From the line below that contains "LCUUF will now" to the line that contains "One ton of (2000", repeat every line exactly, both ends included, and nothing else.

[Stored data]
⟨

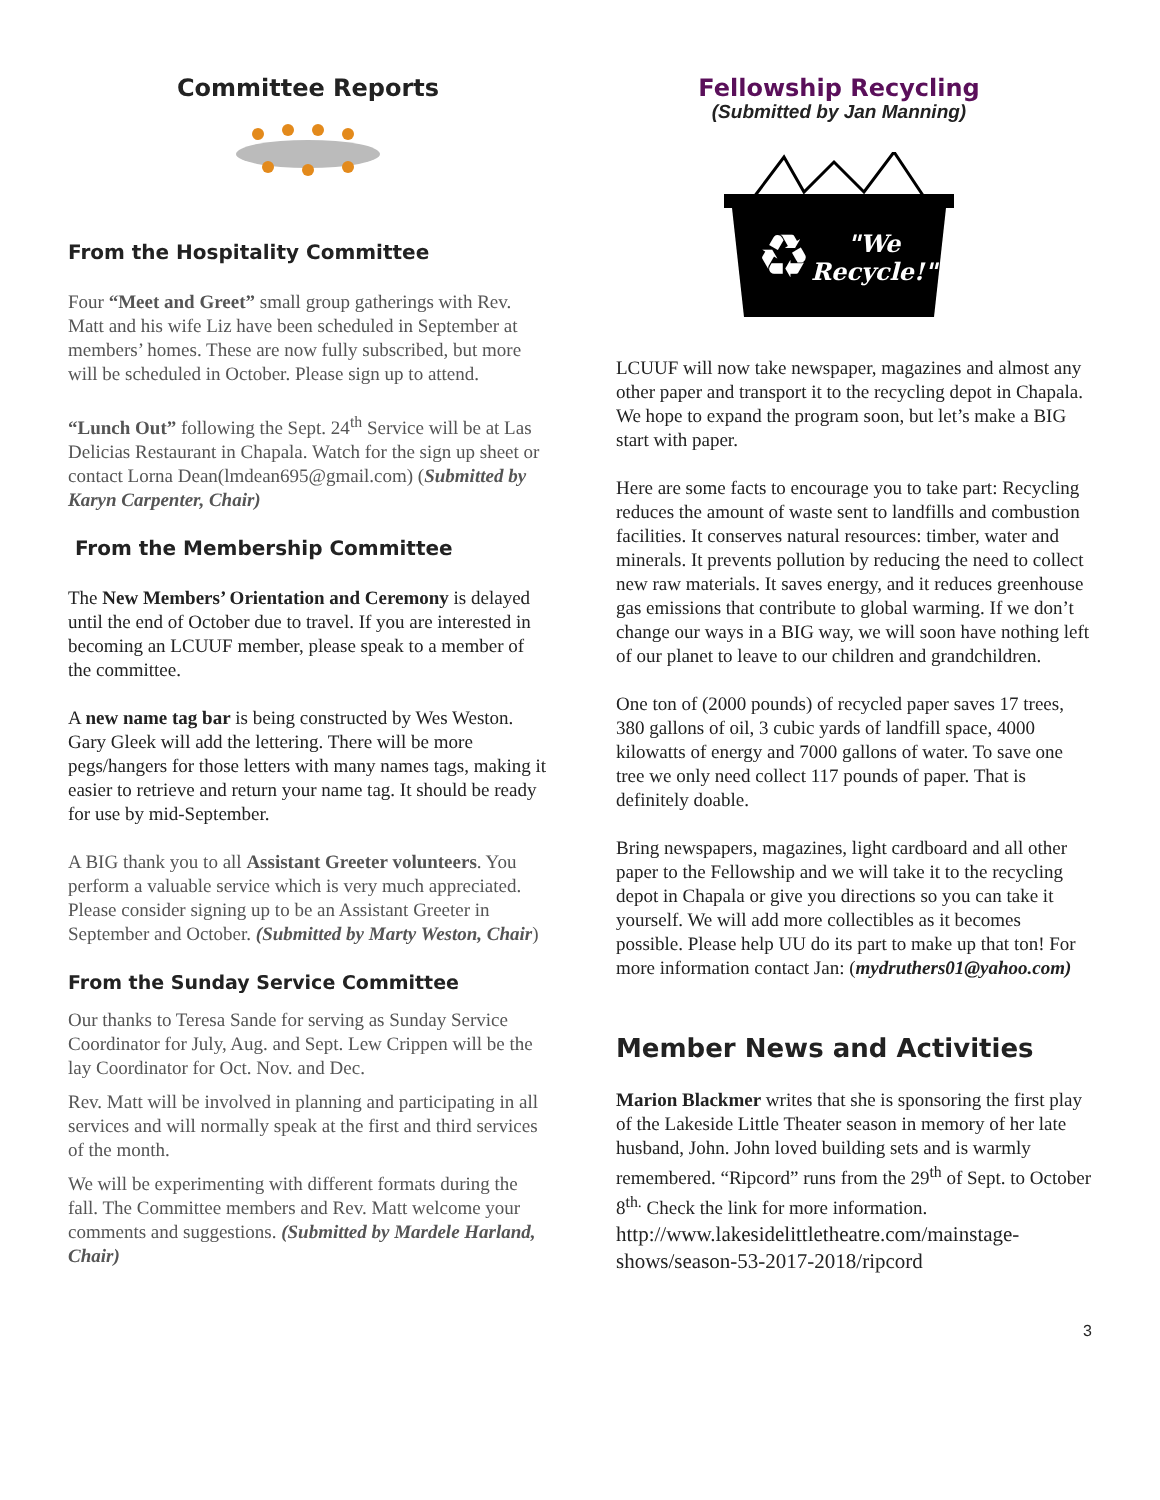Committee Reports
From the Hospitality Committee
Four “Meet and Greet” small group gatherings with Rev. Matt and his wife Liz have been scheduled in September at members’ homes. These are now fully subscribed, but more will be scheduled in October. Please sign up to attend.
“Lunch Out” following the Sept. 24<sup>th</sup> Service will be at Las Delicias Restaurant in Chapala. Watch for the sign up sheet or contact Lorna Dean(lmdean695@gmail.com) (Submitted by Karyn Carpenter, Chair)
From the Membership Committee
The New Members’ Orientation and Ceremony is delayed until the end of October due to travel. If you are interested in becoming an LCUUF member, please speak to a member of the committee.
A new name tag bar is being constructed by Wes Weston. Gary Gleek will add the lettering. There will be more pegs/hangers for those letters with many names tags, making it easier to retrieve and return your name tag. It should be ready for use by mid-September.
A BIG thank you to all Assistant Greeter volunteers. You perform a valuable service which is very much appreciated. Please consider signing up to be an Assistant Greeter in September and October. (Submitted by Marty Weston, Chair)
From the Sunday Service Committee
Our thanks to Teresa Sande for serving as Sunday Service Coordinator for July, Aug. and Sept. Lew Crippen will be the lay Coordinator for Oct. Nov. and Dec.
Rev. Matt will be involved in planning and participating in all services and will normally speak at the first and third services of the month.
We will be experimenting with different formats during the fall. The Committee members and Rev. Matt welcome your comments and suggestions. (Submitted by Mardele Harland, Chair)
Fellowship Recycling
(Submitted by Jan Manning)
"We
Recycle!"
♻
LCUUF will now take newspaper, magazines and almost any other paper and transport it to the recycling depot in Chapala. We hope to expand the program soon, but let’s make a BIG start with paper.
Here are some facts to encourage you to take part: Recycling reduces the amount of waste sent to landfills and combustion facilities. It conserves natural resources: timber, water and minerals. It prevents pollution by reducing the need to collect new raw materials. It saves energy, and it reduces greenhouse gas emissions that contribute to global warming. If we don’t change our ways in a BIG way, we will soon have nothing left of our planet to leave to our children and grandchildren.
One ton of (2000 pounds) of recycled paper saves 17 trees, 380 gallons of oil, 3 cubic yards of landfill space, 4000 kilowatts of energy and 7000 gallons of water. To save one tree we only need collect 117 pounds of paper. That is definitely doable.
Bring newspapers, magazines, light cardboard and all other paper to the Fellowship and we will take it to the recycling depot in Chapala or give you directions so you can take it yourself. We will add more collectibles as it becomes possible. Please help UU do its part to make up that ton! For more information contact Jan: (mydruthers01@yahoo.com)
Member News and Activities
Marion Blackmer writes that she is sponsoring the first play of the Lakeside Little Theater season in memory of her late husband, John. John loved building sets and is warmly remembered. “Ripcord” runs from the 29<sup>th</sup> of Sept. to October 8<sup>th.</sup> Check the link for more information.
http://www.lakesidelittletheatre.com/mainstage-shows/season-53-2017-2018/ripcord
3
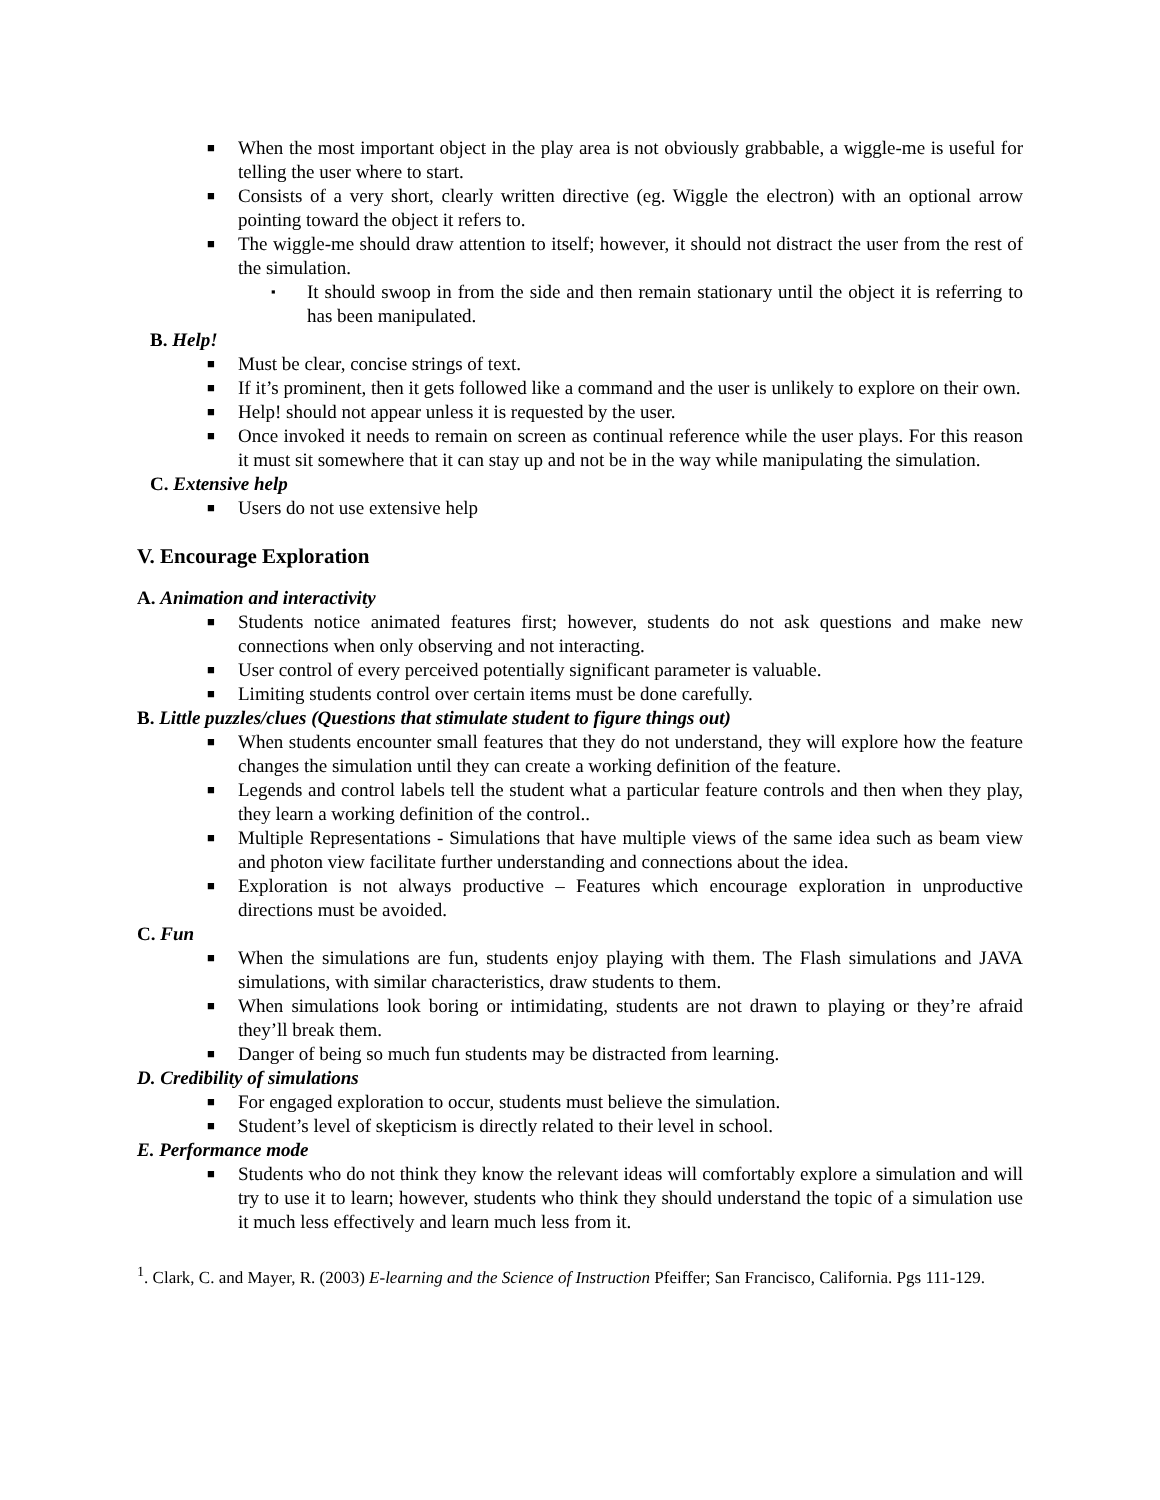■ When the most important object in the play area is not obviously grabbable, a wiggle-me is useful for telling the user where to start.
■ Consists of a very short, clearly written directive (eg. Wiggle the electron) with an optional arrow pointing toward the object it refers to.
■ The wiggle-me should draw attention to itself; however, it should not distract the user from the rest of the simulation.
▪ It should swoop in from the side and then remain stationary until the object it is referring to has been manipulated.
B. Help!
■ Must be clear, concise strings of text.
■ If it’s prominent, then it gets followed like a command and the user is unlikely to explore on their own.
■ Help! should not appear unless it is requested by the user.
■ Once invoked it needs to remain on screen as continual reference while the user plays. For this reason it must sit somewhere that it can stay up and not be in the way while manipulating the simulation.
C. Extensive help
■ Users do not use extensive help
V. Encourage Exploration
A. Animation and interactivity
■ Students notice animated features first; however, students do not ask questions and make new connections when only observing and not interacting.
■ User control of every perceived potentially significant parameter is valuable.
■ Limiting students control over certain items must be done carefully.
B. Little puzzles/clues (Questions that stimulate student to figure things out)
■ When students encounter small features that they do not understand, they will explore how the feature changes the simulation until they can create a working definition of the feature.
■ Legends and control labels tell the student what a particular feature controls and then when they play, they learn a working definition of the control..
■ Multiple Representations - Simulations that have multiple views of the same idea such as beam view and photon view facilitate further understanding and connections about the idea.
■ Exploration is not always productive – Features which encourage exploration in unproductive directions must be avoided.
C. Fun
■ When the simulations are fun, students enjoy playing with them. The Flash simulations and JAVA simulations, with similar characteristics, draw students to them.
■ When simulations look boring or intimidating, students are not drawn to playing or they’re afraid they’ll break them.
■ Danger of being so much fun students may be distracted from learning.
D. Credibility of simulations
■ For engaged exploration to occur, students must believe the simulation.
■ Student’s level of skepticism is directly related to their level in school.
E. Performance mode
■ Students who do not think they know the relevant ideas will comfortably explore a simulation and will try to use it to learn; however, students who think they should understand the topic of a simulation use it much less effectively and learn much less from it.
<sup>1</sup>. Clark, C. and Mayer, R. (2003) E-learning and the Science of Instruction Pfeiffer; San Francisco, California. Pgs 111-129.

⟩

= Task output =
LCUUF will now take newspaper, magazines and almost any other paper and transport it to the recycling depot in Chapala. We hope to expand the program soon, but let’s make a BIG start with paper.
Here are some facts to encourage you to take part: Recycling reduces the amount of waste sent to landfills and combustion facilities. It conserves natural resources: timber, water and minerals. It prevents pollution by reducing the need to collect new raw materials. It saves energy, and it reduces greenhouse gas emissions that contribute to global warming. If we don’t change our ways in a BIG way, we will soon have nothing left of our planet to leave to our children and grandchildren.
One ton of (2000 pounds) of recycled paper saves 17 trees, 380 gallons of oil, 3 cubic yards of landfill space, 4000 kilowatts of energy and 7000 gallons of water. To save one tree we only need collect 117 pounds of paper. That is definitely doable.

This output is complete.